Eine Berechnung mit Bezug auf die Inzidenzrate pro 100.000 Personenjahre brachte zudem ein „neues Sicherheitssignal“: „Die Inzidenzrate der Hirnvenenthrombosen bei Frauen unter 60 nach Gabe des Astra-Zeneca-Impfstoffs betrug 24,2/100.000 Personenjahre, die von Frauen über 60 nach Gabe des gleichen Impfstoffs 20,5/100.000 Personenjahre.“ Die neuen Daten zeigen damit, dass auch ältere Frauen ein erhöhtes Risiko für CVTs nach der Impfung mit Vaxzevria haben. Die Experten schlagen daher vor „schnell eine neue Risiko-Nutzen-Analyse für Vaxzevria durchzuführen.“
Schnelle und zielgerichtete Behandlung notwendig
Zu Beginn war unklar, woher die seltenen Nebenwirkungen stammen. Als möglicher Pathomechanismus wird derzeit eine „vakzineinduzierte prothrombotische Immunthrombozytopenie“ (VIPIT) vermutet: Dabei werden durch die Impfung immunvermittelt Antikörper gegen Thrombozytenantigene gebildet. Die Deutsche Gesellschaft für Neurointensiv- und Notfallmedizin (DGNI) hat kürzlich erläutert, wie Patienten mit CVTs behandelt werden können: Bei einem eindeutigen Verdacht soll die Diagnose mithilfe eines MRT und einer MR-Venografie gesichert werden. Außerdem soll eine Labordiagnostik mit großem Blutbild inklusive bestimmter Parameter erfolgen. Eine Antikoagulation bei CVST-Nachweis soll nicht durch Heparin, sondern durch Argatroban, Danaparoid oder direkte orale Antikoagulantien (DOAK) erfolgen.

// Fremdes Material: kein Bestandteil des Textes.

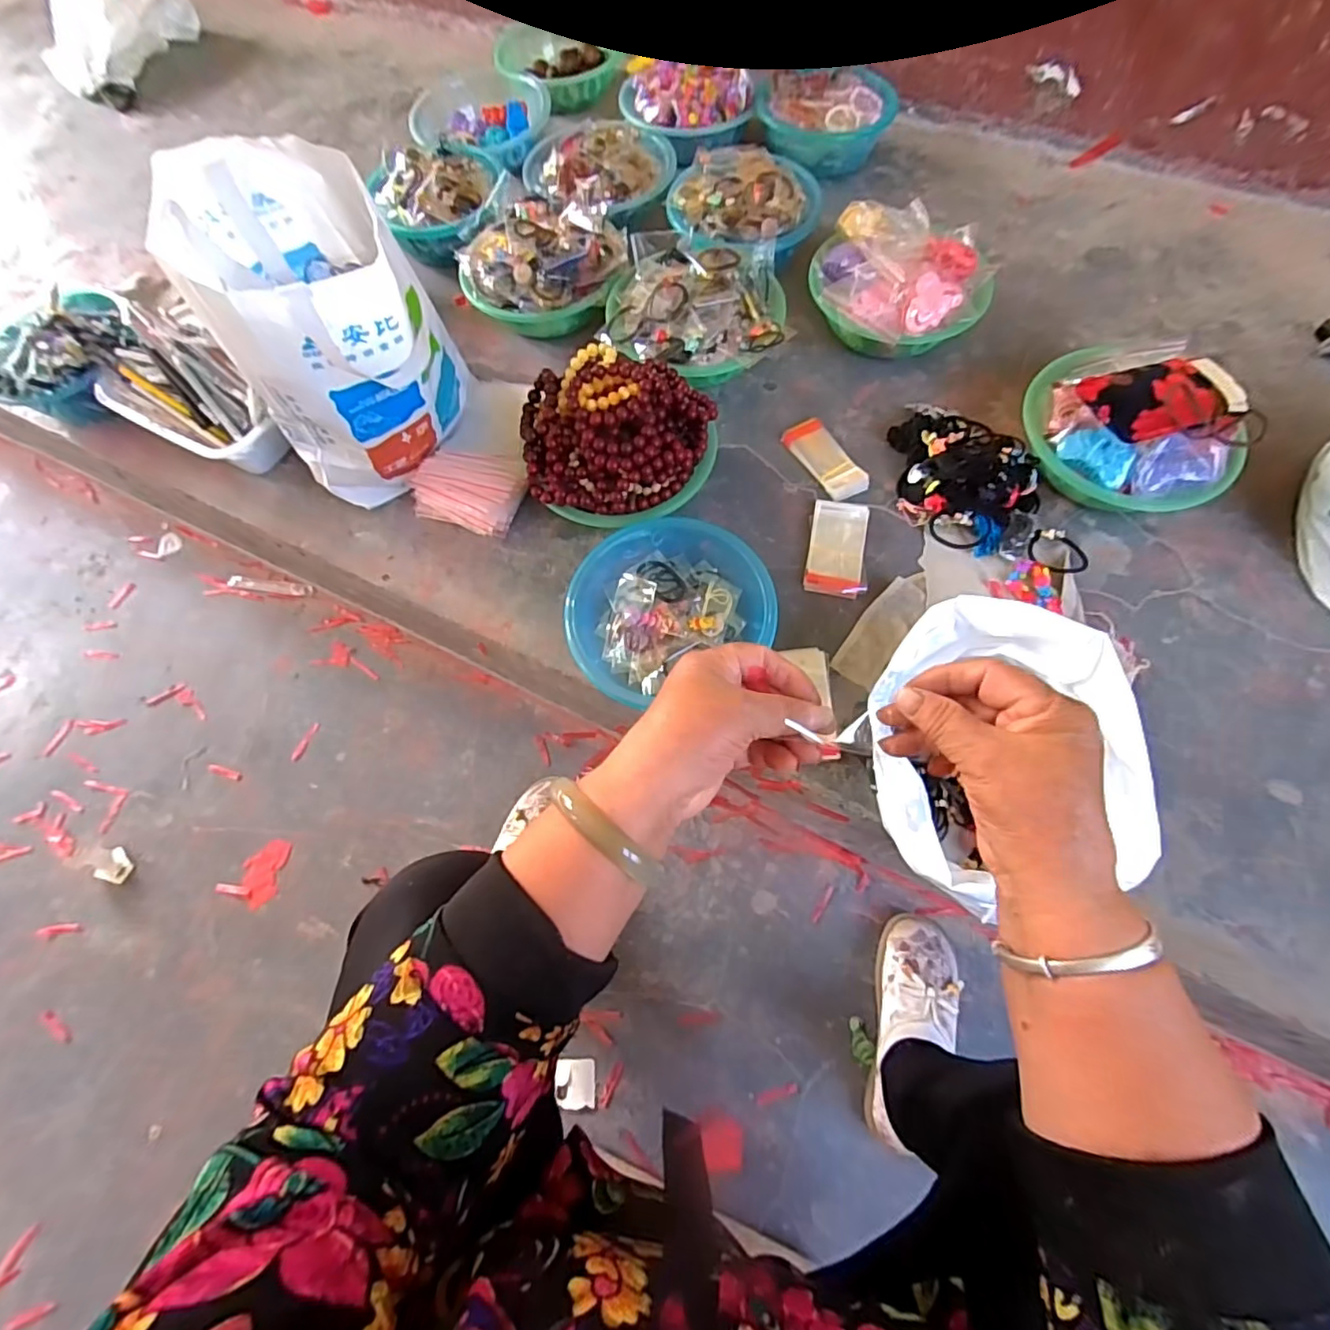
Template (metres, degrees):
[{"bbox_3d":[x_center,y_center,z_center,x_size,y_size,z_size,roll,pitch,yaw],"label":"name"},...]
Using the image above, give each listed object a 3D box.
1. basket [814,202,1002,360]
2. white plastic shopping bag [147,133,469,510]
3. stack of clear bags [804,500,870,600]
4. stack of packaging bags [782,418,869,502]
[{"bbox_3d":[0.327,-0.531,0.828,0.237,0.111,0.238,20,71,10],"label":"basket"},{"bbox_3d":[-0.363,-0.359,0.670,0.220,0.288,0.232,-22,69,-6],"label":"white plastic shopping bag"},{"bbox_3d":[0.213,-0.142,0.726,0.070,0.020,0.131,10,69,7],"label":"stack of clear bags"},{"bbox_3d":[0.210,-0.269,0.777,0.056,0.017,0.128,-30,70,-9],"label":"stack of packaging bags"}]

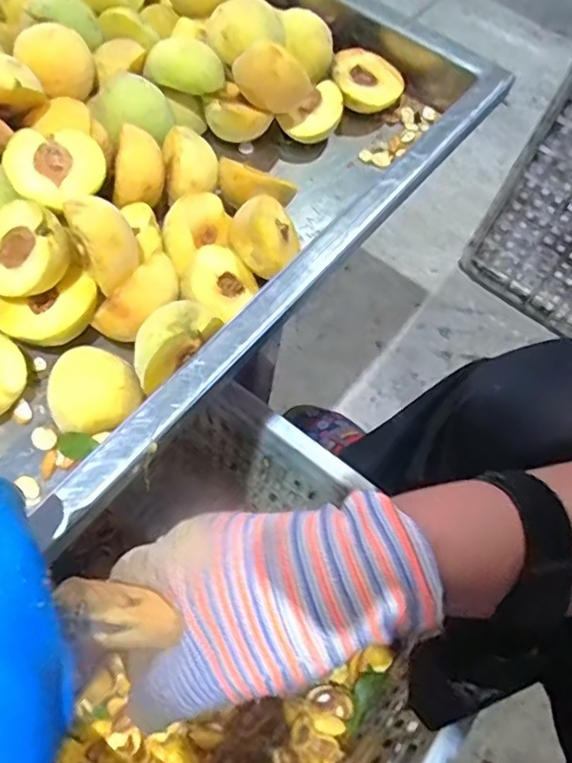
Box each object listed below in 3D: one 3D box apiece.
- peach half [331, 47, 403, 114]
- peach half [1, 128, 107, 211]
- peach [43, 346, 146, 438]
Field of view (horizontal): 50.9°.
[{"bbox_3d":[0.067,-0.254,0.521,0.061,0.033,0.054,28,62,8],"label":"peach half"},{"bbox_3d":[-0.143,-0.131,0.378,0.057,0.027,0.056,-25,68,-19],"label":"peach half"},{"bbox_3d":[-0.115,0.008,0.359,0.050,0.025,0.051,-36,68,-21],"label":"peach"}]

„Während Heparine bei (autoimmuner) Heparin-induzierten Thrombozytopenie kontraindiziert sind, ist eine parenterale Antikoagulation mit Heparinen bei bestätigter VIPIT möglich“, erläutert zudem die Gesellschaft für Thrombose- und Hämostaseforschung (GTH). Bei einer HIT soll zudem die Applikation von intravenösen Immunglobulinen in Erwägung gezogen werden. Da es sich bei einer Hirn- und Sinusvenenthrombose um eine Form des Schlaganfalls handelt, sei mindestens die Behandlung auf einer Stroke Unit erforderlich. Komplikationen können beispielsweise in Form von Stauungsinfarkten oder - blutungen, Hirnödem, epileptischen Anfallsserien oder Status epilepticus auftreten.